Manaus, Segunda-Feira, 27 de Junho de 2022

Produtor deve notificar vacinação contra a febre aftosa até o dia 15 de maio

15:18 - 09/05/2017

Os produtores e criadores de gado em 41 municípios que participam da primeira fase da I etapa da campanha “Amazonas sem Aftosa”, coordenada pela Secretaria de Estado da Produção Rural (Sepror) e Agência de Defesa Agropecuária e Florestal do Estado do Amazonas (Adaf), devem notificar a vacinação do rebanho até o dia 15 de maio. Os municípios que devem notificar são: Alvarães, Amaturá, Anamã, Anori, Atalaia do Norte, Autazes, Barreirinha, Benjamin Constant, Beruri, Boa Vista do Ramos, Borba, Caapiranga, Careiro, Careiro da Várzea, Coari, Codajás, Fonte Boa, Iranduba, Itacoatiara, Itapiranga, Japurá, Jutaí, Manacapuru, Manaquiri, Manaus, Maraã, Maués, Nhamundá, Nova Olinda do Norte, Parintins, Rio Preto da Eva, Santo Antônio do Içá, São Paulo de Olivença, São Sebastião do Uatumã, Silves, Tabatinga, Tefé, Tonantins, Uarini, Urucará, Urucurituba.

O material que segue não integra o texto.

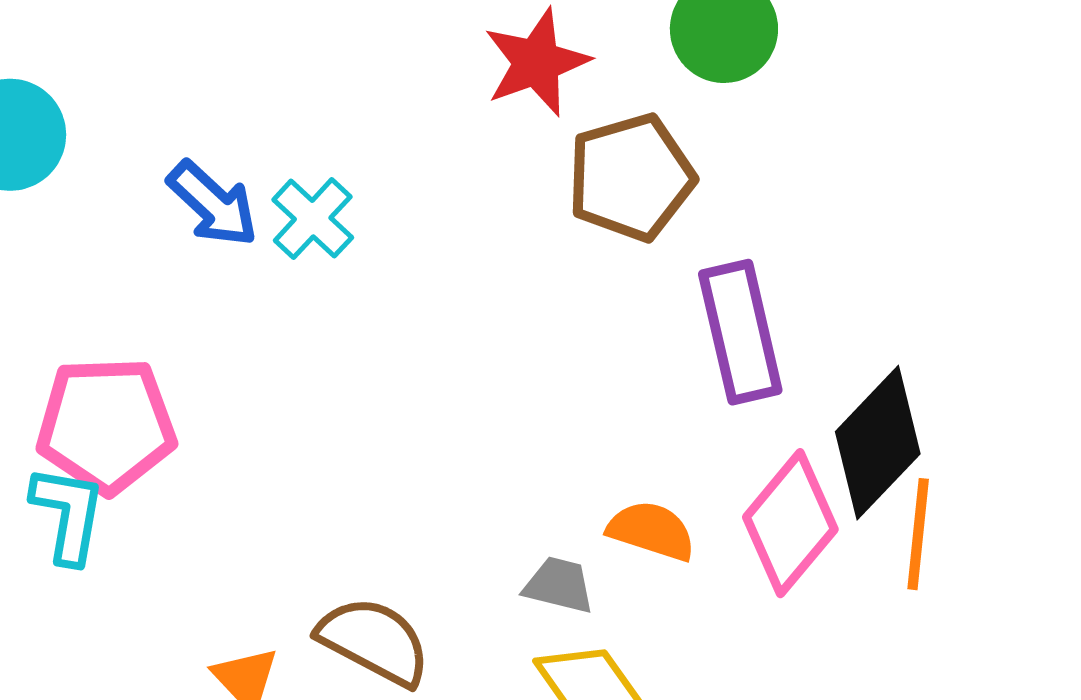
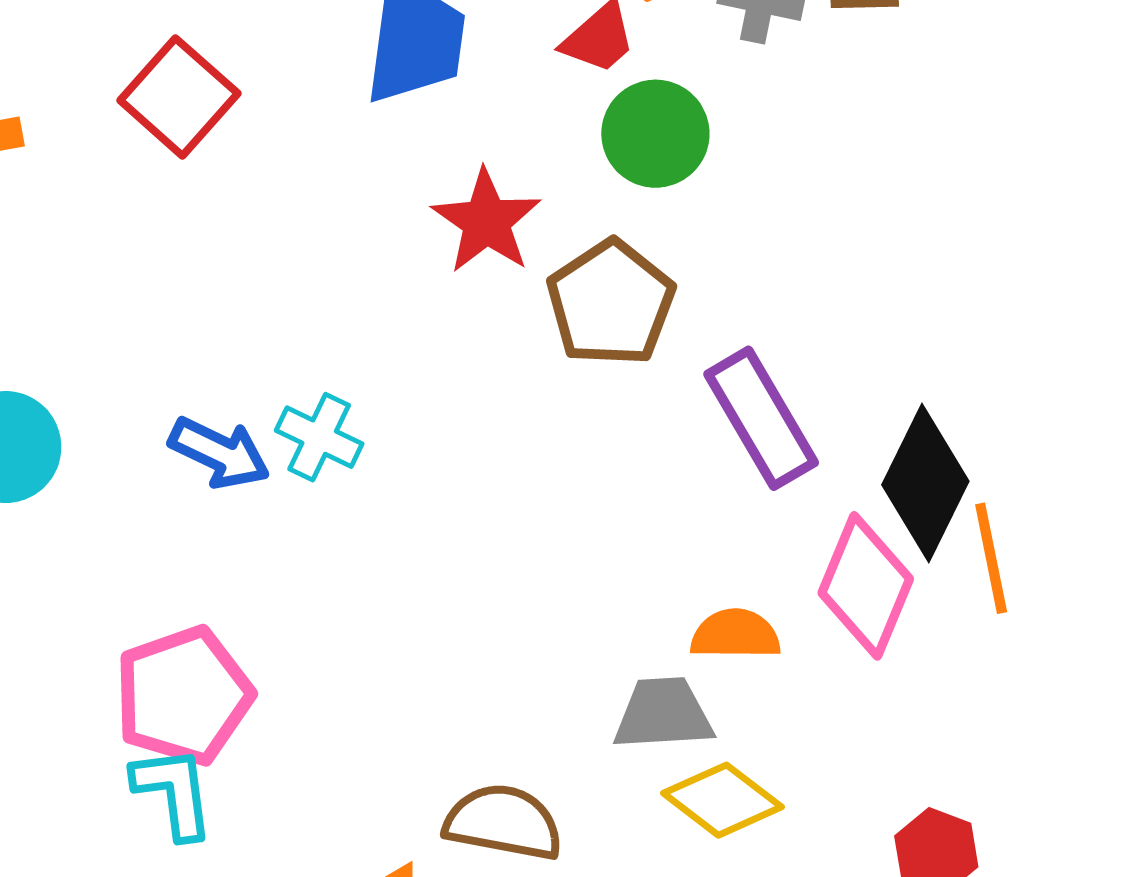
gray trapezoid: (559, 585) -> (663, 714), size x1.4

A primeira fase da campanha iniciou no dia 15 de março e encerrou no domingo, 30 de abril. Este prazo, segundo o secretário de Produção Rural, Hamilton Casara, é de compra e aplicação da vacina. Nesses municípios os produtores e pecuaristas têm, ainda, mais quinze dias para notificar a vacinação nos escritórios da Adaf ou do Instituto de Desenvolvimento Agropecuário e Florestal Sustentável do Amazonas (Idam).

“Alcançamos índices de vacinação satisfatórios na última campanha, em 2016, com 93% do rebanho vacinado. Trabalhamos com ações educativas e informativas desde o início da campanha. É importante que o pecuarista procure um escritório do Idam ou da Adaf para notificar a vacinação dos animais. A notificação garante o registro do rebanho no sistema da agência de defesa e o repasse dessa informação ao Mapa”, reforça.

Quem não vacina e não notifica está, ainda, passível a penalidades como a multa, segundo o diretor-presidente da Adaf, Alexandre Henrique de Araújo. Não pode, ainda, retirar Guia de Trânsito Animal (GTA) – documento obrigatório para o trânsito de animal dentro e fora do Estado -, não pode participar de eventos pecuários e tão pouco transportar os animais para comercialização.

No Amazonas, a multa é de R$ 40,00 por cabeça de gado não imunizado além de mais R$300,00 por propriedade e pagamento dos custos de deslocamento para ADAF realizar a vacinação, de acordo com a Lei nº 2.923, de 27/10/2004, e Decreto nº 25.583, de 28/12/2005.

Sobre a doença

A febre aftosa é uma doença causada por um vírus altamente contagioso, que acomete bovinos, bubalinos, caprinos, ovinos, suínos e outros animais de cascos fendidos.

Toda suspeita de doença vesicular, segundo Alexandre Henrique, é de notificação imediata e obrigatória. Qualquer pessoa que verifique a existência de sinais clínicos, tais como: salivação (babeira), claudicação (manqueira), vesículas (feridas) na boca, patas e úbere de bovinos, búfalos, caprinos, ovinos, suínos, além de outras espécies de casco fendido, deve comunicar imediatamente a unidade mais próxima da ADAF.

Área de médio risco

O Amazonas hoje é considerado médio risco para febre aftosa, segundo classificação do Mapa tendo atualmente quatro municípios com status sanitário livre de aftosa com vacinação reconhecido internacionalmente: Boca do Acre, Guajará, Sul de Lábrea e Sul de Canutama.

Com exceção do Amazonas e Amapá, o restante do país é livre com vacinação e somente o estado de Santa Catarina é livre sem vacinação.